Armed with this information, I met him for a beer. She was right. He was very dry. Very. I was working very hard to get him to talk and to open up. He didn't ask me many follow-up questions when I would talk about myself and seemed uninterested in what I had to say. (He didn't even seem that impressed that I was in a band, and let's be honest, if I don't wow a guy with that, the "life history" bag of tricks" is pretty damn empty.)
So I kept asking him questions. I filled the silent spaces. I made him feel comfortable, or tried to. And at the end of the night, he asked if I wanted to hang out again. I said sure.
As I thought about it after, I felt frustrated that I was working so hard. I mean, come on! It's a first date!

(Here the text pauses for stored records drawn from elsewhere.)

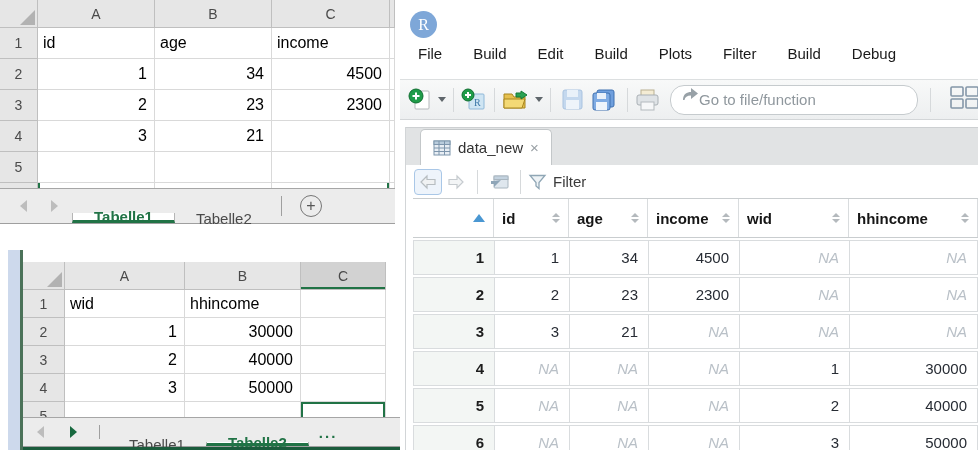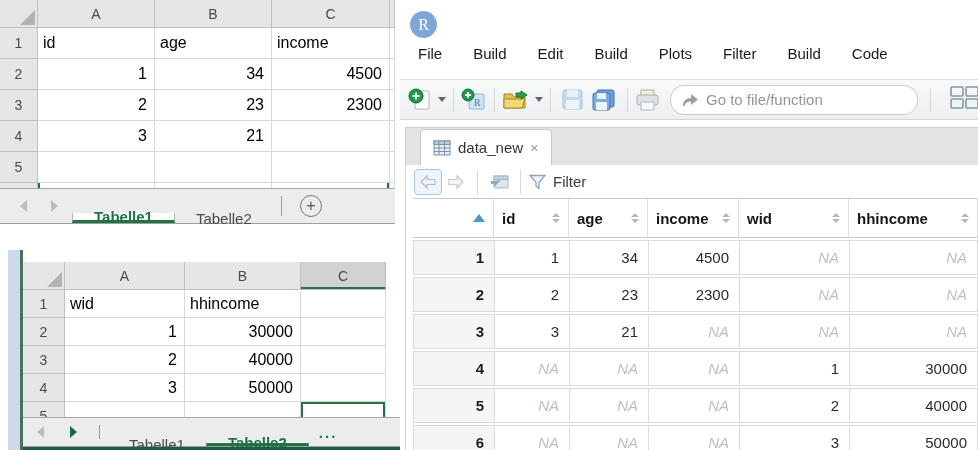--- a/index.html
+++ b/index.html
@@ -63,21 +63,21 @@
              display:flex; align-items:center; justify-content:center; }
   .rs-menubar { position:absolute; left:0; top:45px; width:100%; height:34px; display:flex;
                 align-items:flex-start; gap:31px; padding-left:18px; font-size:15px; color:#1a1a1a; background:#fff; }
   .rs-menu-item { white-space:nowrap; }
   .rs-toolbar { position:absolute; left:0; top:79px; width:100%; height:41px;
                 background:linear-gradient(#f8f9f9,#edeff0); border-top:1px solid #dcdfe0;
                 border-bottom:1px solid #d3d6d8; display:flex; align-items:center; padding-left:8px; }
   .tb-sep { width:1px; height:24px; background:#d6d9db; margin:0 7px; flex:none; }
   .tb-btn { display:flex; align-items:center; gap:3px; flex:none; }
   .caret-dn { width:0;height:0;border-left:4px solid transparent;border-right:4px solid transparent;border-top:5px solid #5f666b; margin-left:3px; }
-  .rs-goto { display:flex; align-items:center; gap:7px; width:248px; height:30px; border:1px solid #c6cbce;
+  .rs-goto { display:flex; gap:0; width:248px; height:30px; border:1px solid #c6cbce;
              border-radius:14px; background:#fff; margin-left:10px; padding:0 10px; flex:none; }
   .rs-goto input { border:none; outline:none; width:170px; font-size:15px; color:#30373c; background:transparent;
                    font-family:"Liberation Sans", sans-serif; }
   .rs-goto input::placeholder { color:#8f979d; }
   .rs-panes-icon { margin-left:12px; flex:none; }
 
   .rs-pane { position:absolute; left:5px; top:127px; width:573px; height:323px; border-left:1px solid #d2d5d7; }
   .rs-tabstrip { position:absolute; left:0; top:0; width:100%; height:38px; background:#e1e3e4;
                  border-top:1px solid #cdd0d2; display:flex; align-items:stretch; padding-left:14px; }
   .rs-tab { background:#fff; border:1px solid #c3c7c9; border-bottom:none; border-radius:5px 5px 0 0;
@@ -232,21 +232,21 @@
     </div>
 
     <nav class="rs-menubar">
       <span class="rs-menu-item">File</span>
       <span class="rs-menu-item">Build</span>
       <span class="rs-menu-item">Edit</span>
       <span class="rs-menu-item">Build</span>
       <span class="rs-menu-item">Plots</span>
       <span class="rs-menu-item">Filter</span>
       <span class="rs-menu-item">Build</span>
-      <span class="rs-menu-item">Code</span>
+      <span class="rs-menu-item">Debug</span>
     </nav>
 
     <div class="rs-toolbar">
       <div class="tb-btn">
         <svg width="24" height="24" viewBox="0 0 24 24">
           <rect x="7" y="3" width="14" height="18" rx="1" fill="#ffffff" stroke="#b4b8bb"></rect>
           <circle cx="8" cy="8" r="7" fill="#1f9c49" stroke="#0e6e30"></circle>
           <rect x="4.5" y="7" width="7" height="2" fill="#fff"></rect>
           <rect x="7" y="4.5" width="2" height="7" fill="#fff"></rect>
         </svg>

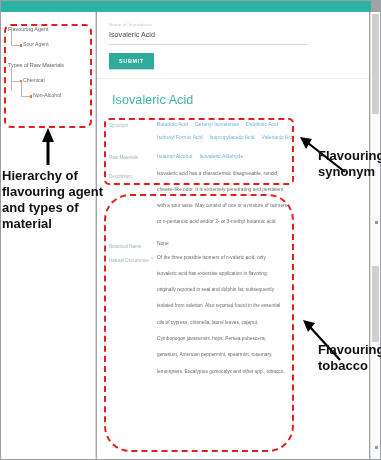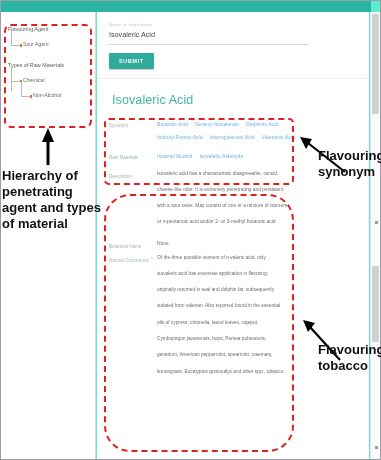--- a/index.html
+++ b/index.html
@@ -7,21 +7,21 @@
     width:381px;height:460px;
     background:#ffffff;
     font-family:"Liberation Sans", sans-serif;
     overflow:hidden;
     position:relative;
   }
   .app{
     position:absolute;left:0;top:0;width:381px;height:460px;
     border:1px solid #9aa0a6;
     box-sizing:border-box;
-    background:#5eead4;
+    background:#a3a3a3;
     overflow:hidden;
   }
   
   .topbar{
     position:absolute;left:0;top:0;width:370px;height:11px;
     background:#2bb3a3;
   }
   
   .sidebar{
     position:absolute;left:0;top:11px;width:95px;bottom:0;
@@ -322,15 +322,15 @@
   <line x1="48" y1="165" x2="48" y2="137" stroke="#000" stroke-width="3"></line>
   <polygon points="48,128 42,142 54,142" fill="#000"></polygon>
 
   <line x1="345" y1="172" x2="308" y2="143" stroke="#000" stroke-width="2.2"></line>
   <polygon points="300,137 312,139 306,149" fill="#000"></polygon>
 
   <line x1="340" y1="360" x2="310" y2="327" stroke="#000" stroke-width="2.2"></line>
   <polygon points="303,320 315,323 308,332" fill="#000"></polygon>
 </svg>
 
-<div class="anno-text" id="txt-tree">Hierarchy of penetrating agent and types of material</div>
+<div class="anno-text" id="txt-tree">Hierarchy of flavouring agent and types of material</div>
 <div class="anno-text" id="txt-syn">Flavouring's synonym</div>
 <div class="anno-text" id="txt-meta">Flavouring's tobacco</div>
 
 </body></html>

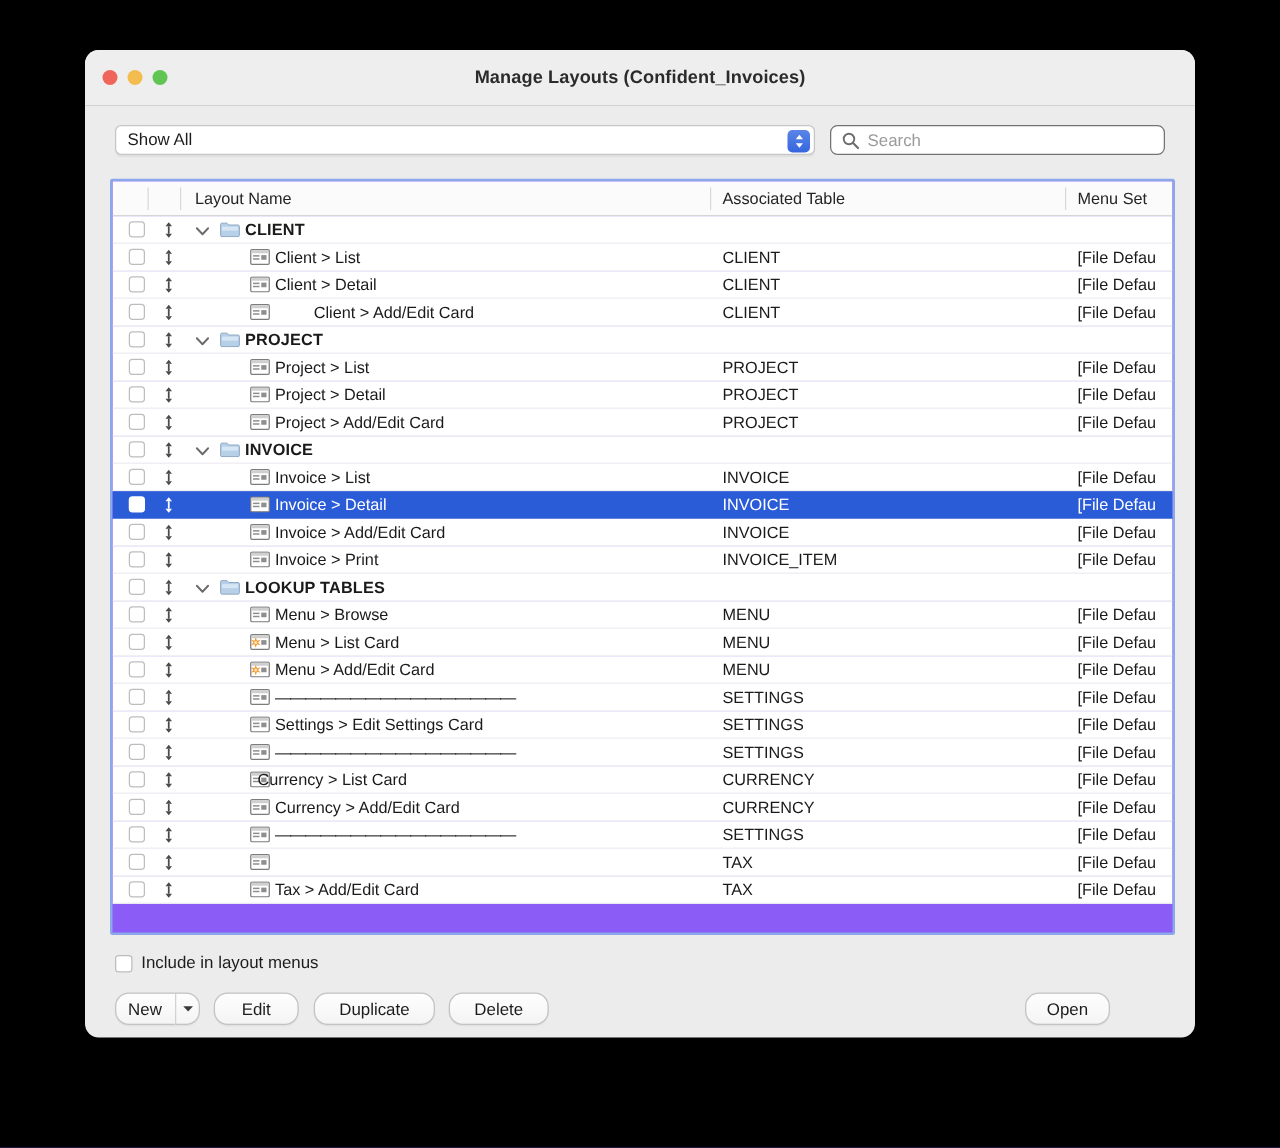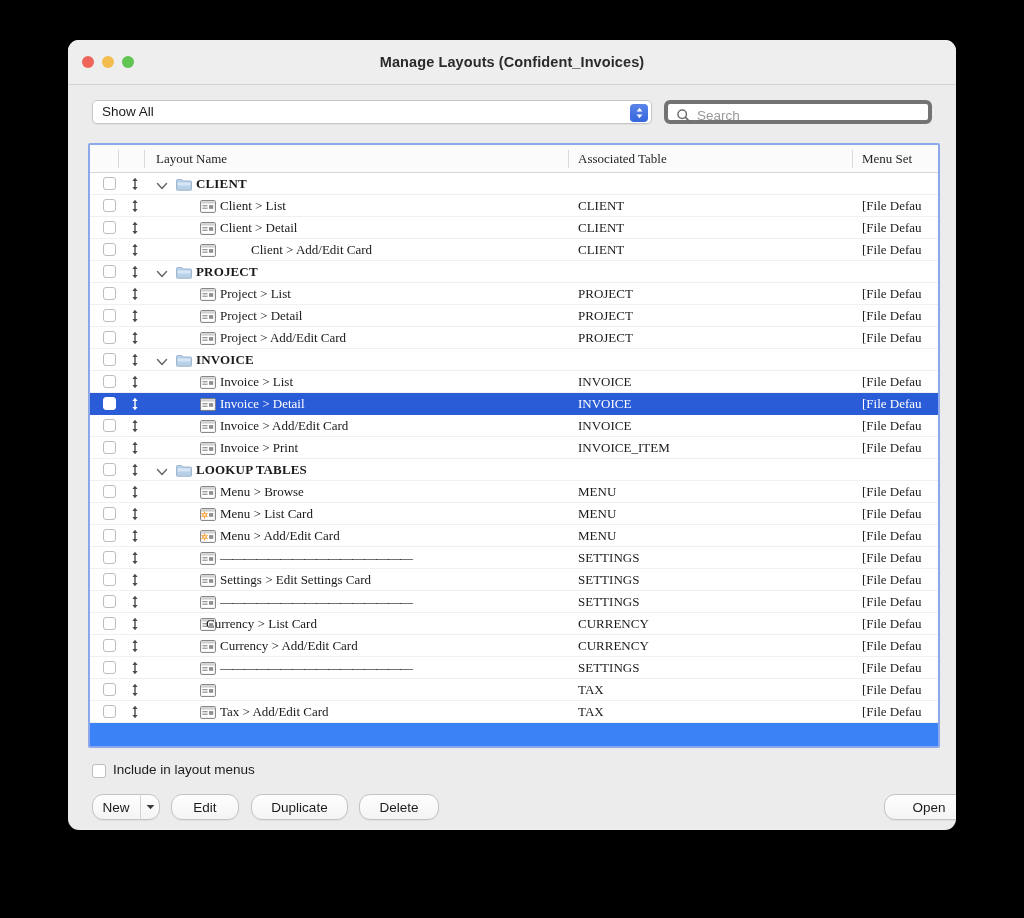--- a/index.html
+++ b/index.html
@@ -80,45 +80,44 @@
     align-items: center; justify-content: center;
     line-height: 0;
   }
   #filter-popup-arrows svg { display: block; }
 
   #search-field {
     position: absolute;
     left: 596px; top: 15px;
     width: 268px; height: 24px;
     background: #ffffff;
-    border: 4px solid #737373;
+    border: 1px solid #737373;
     border-radius: 6px;
   }
   #search-icon {
     position: absolute;
     left: 8px; top: 4px;
     width: 15px; height: 15px;
   }
   #search-placeholder {
     position: absolute;
     left: 29px; top: 3.5px;
     font-size: 13.5px;
     color: #9a9a9a;
   }
 
   
   #list-frame {
     position: absolute;
     left: 20px; top: 103px;
     width: 852px; height: 605px;
-    background: #3b82f6;
+    background: #8b5cf6;
     border: 2px solid #8da8ea;
     border-radius: 2px;
     overflow: hidden;
-    font-family: Liberation Serif, serif;
   }
   #list-header {
     position: relative;
     height: 28px;
     background: #fbfbfb;
     border-bottom: 1px solid #d6d6d6;
   }
   .col-sep {
     position: absolute;
     top: 5px;
@@ -239,21 +238,21 @@
   #btn-new-arrow{
     position: absolute;
     top: 46px; left: 72px;
     width: 20px; height: 26px;
     border-left: 1px solid #d2d2d2;
     display: flex; align-items: center; justify-content: center;
   }
   #btn-edit      { left: 103px; width: 68px; }
   #btn-duplicate { left: 183px; width: 97px; }
   #btn-delete    { left: 291px; width: 80px; }
-  #btn-open      { left: 816px; width: 90px; }
+  #btn-open      { left: 752px; width: 68px; }
 </style>
 </head>
 <body>
 
 <div id="window">
 
   <div id="titlebar">
     <div class="traffic close"></div>
     <div class="traffic min"></div>
     <div class="traffic max"></div>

Ask the girl some questions! Is this a sign of what's to come if we date? Am I going to have to do all the work? And I kept coming back to my friend's warning. That's what made me agree to see him again, because to be honest, it was a fine evening, but it wasn't fun. But he was opening up toward the end, and he was a nice guy. So why not?
And then I realized that as much as he wasn't being the real him, I wasn't being the real me. I was appalled at my somewhat forced laughter that night. I'm normally fine with pauses in conversation. I emphasized parts of my life that normally, I would not emphasize. I wasn't my best self. I was an annoying first date self. That helped put it all in perspective for me. I wasn't just giving him a second chance; he was giving me a second chance.
So I hope I make some progress on this step in "date" #2 (it feels like too much pressure to call the "getting to know you" evenings dates). We'll see.